OfficeDev / Open-Xml-PowerTools

MIT License
691 stars 26 forks source link

compare two word documents and generating the changes not working #108

Closed manikantad closed 5 years ago

manikantad commented 7 years ago

while comparing document facing issue . i got 2 issues for different files for document 1.file unsupported :document contains text boxes. for document 2.: file contains correpted data.

can you please help me to get a solution for this. img-0 2

iivel commented 7 years ago

I ran into this on a project I'm converting from Interop as well. Shut that down in its tracks. You'll note that it's specified as unsupported "for now" in the code.

    // prohibit
    // - altChunk
    // - subDoc
    // - contentPart
    // - text boxes and nested tables (for now)
    private static void TestForInvalidContent(WordprocessingDocument wDoc)

FWIW: Looking through the original fork, it seems that the update on the 13th reverted that feature:

https://github.com/NavaneethaDev/Open-Xml-PowerTools/commits/2c4b0b3a9c78ad6164de28a7e2a938056b9e7fd5/OpenXmlPowerTools/WmlComparer.cs

Not sure why. I'm did try out the the revision here:

https://github.com/NavaneethaDev/Open-Xml-PowerTools/tree/f8dc62a49bfe980ceedcbacae1cbe5755696d87c

And though the comment history suggests it should work, and there's a LOT of logic around textboxes, I still encounter an unhandled exception from this method

    private static void CreateComparisonUnitAtomListRecurse(OpenXmlPart part, XElement element, List<ComparisonUnitAtom> comparisonUnitAtomList)

Any inputs on when this might get merged into the master?

EricWhiteDev commented 7 years ago

@manikantad @iivel

Hi Guys, fixing this is (most probably) in the near future. The algorithm that the module takes is one I devised after seeing the intrinsic problems with the stock LCS algorithm for content that contains both paragraphs and tables/rows/cells. (Embedded text boxes is a degenerate, simpler case of block-level content that can contain block-level content.) Having this module be perfect is a high priority for me.

I made a mistake when devising that algorithm, such that it wasn't possible to 'reconstitute' the original document from the internal flat referential model if the document contained nested block-level content controls. (It was possible sometimes, but there are edge cases where it doesn't work.) I ran out of time on that project, and further, it was not necessary or required for that project, so the project was stopped at that point. I need to re-work the algorithm one more time (this will be #4).

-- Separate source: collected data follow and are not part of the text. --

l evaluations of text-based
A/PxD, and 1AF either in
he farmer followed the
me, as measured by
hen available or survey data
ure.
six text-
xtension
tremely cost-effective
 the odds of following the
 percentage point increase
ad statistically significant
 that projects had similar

My schedule will firm up soon. I am hopeful that this will be next on my schedule, but there are no guarantees. :-)

Best, Eric

iivel commented 7 years ago

@EricWhiteDev

Thanks Eric. This is an awesome project and I certainly appreciate your efforts on it. FWIW, my approach is based on trying to replicate the output of the interop-based application I need to replace.

http://levii.com/47/merging-more-than-2-ms-word-documents-what-a-pain

To handle that, after the WmlComparer does it's thing I'm really only using the GetRevisions method. That is collecting a near exact match of my expected output once I force the method in the commit above to return instead of throw an exception ... so I'm pretty confident that your algorithm is getting really really close & can be patient. For my needs, I am rediculously close to making this workable but am stuck at one small part if you have a moment to provide any suggestions or thoughts.

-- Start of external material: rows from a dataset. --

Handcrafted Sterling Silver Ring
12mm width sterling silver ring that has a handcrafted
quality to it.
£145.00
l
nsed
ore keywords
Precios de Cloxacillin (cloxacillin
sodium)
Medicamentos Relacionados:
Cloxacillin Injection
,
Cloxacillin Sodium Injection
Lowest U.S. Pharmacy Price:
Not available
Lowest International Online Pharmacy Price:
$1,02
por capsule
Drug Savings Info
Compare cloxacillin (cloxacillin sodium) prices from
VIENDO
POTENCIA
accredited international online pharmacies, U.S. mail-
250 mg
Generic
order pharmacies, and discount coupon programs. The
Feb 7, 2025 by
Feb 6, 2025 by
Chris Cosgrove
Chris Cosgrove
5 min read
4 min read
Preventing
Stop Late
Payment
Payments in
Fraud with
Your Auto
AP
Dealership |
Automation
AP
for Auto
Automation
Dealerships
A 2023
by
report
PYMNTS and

I've attached the modified example class for the comparer and copious notes of where I'm stuck (the right way to handle the foreach at line 81).

Thanks again either way, this project is a wonderful resource!

WmlComparer01.txt

v/r //Levii

tomjebo commented 5 years ago

Closing all issues as this repo is being archived and will no longer be maintained by Microsoft. The project is licensed for continued use and development by forking to your own repo.